LIBROS. OCIO Y CULTURA

José Hierro, el poeta que sabía maldecir y labrar la tierra cumpliría hoy un siglo

El autor de 'Cuanto sé de mí', 'El libro de las alucinaciones' y 'Cuaderno de Nueva York' sigue muy vivo en la lírica hispánica

José Hierro.
José Hierro.
Oliver Duch.

“Un poeta que titula un libro ‘Cuanto sé de mí’ (1957) no es un poeta cualquiera”, dijo en una ocasión, con la vista puesta en el horizonte, mi primer profesor de Literatura: Xosé Tobá Quintáns. Volvía de estudiar en Santiago, con sus apuntes y el eco de la espuma de Muxía en las sienes. Se había curtido en la lírica de Eduardo Pondal y de Rosalía de Castro, que se había inspirado en su villa marina para redactar ‘La hija del mar’. La frase impresionaba porque habíamos acabado de oír hablar de García Lorca, Luis Cernuda, Vicente Aleixandre, Rafael Alberti y de Jorge Guillén, entre otros, que parecía su poeta favorito y no tardaría en retirarse del mundo ante el mar de Málaga.

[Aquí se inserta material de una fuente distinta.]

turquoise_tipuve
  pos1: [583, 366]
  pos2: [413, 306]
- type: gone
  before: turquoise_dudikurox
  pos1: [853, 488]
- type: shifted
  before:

Me quedé con el nombre para siempre, y un día cayó en mis manos, su monografía de la colección Júcar, que leí con fruición. Y luego, no sé en qué momento, cuando los poetas aparecían en TVE sin complejo alguno, vi a aquel hombre espigado, con voz de rapsoda, capaz de hacer muchas cosas. Años después en 1988, en el Gran Hotel tuve la suerte de conocer a Pepe Hierro: le encantaba decir tacos y escandalizar suavemente. Aquella tarde, en la rotonda, habló de todo: de su infancia, de sus días de Santander, de sus años de cárceles, algo más de cinco años, y de algunas amistades inolvidables como el poeta José Luis Hidalgo, su maestro Gerardo Diego, un virtuoso del poema y de la música, y Juan Ramón Jiménez, que tenía fama de extravagante. “Escribe el verso como la canción del agua. Calculo que ese hombre no tenía sangre en las venas sino pura poesía”. José Hierro me regaló alguna otra confidencia. Y firmó el ‘El  libro de las alucinaciones’.

Volvimos a vernos años después, venía a dar una charla a Ibercaja y estaba aún fresca la tesis doctoral que le había dedicado Gonzalo Corona. En un café del paseo Sagasta me firmó su libro ‘Agenda’, por el que sentía una gran devoción, sentía que era su gran libro y había pasado inadvertido. Recuerdo que me lo dedica con tinta azul, que hizo un árbol de muchas ramas de alambre y que vertió coñac sobre la páginas y arrastró el pulgar. 

La última vez que lo vi fue en el Paraninfo, creo que había sido invitado por José-Carlos Mainer y José Luis Calvo Carilla, estaba intentado dejar de fumar y llevaba una maleta de oxígeno. Parecía un leñador turco o un luchador de sumo que se había quedado escuálido y que era capaz de atraer insectos y escopiones hacia su morena frente. Apenas unos meses antes había entregado uno de sus mejores poemarios: ‘Cuaderno de Nueva York’. Ahora cuando se cumple un siglo de su nacimiento, seguimos recordando ese volumen: nace de Lorca, de la música, del jazz de Nueva York y de un amor otoñal que le enjoyó la vida y la palabra. 

El oscense Antonio Santos, que lo ha retratado admirablemente para Nórdica con el escritor Jesús Marchamalo en ‘Hierro fumando’, dice: “Hubiéramos competido, deportivamente, en lo de hacer paellas y me hubiera dejado ganar. Así que hacer este libro es algo entrañable, algo que le debía a un amigo imaginario”. Agrega: “El personaje tenía una cabeza polivalente: de legionario, de patricio romano y de poeta medieval como Manrique”.

Tal día como hoy este poeta del reportaje y la alucinación, existencial y transido de humanidad, poeta del amor y del mar, del naturaleza y del sueño, habría cumplido un siglo. Adoró el campo, el arte, realizó hermosas acuarelas y de cuando en cuando le visitaba la musa de la poesía y le dictaba: “En la boca me nacen / palabras de fuego. / Como llamas silenciosas / me abrasan por dentro”.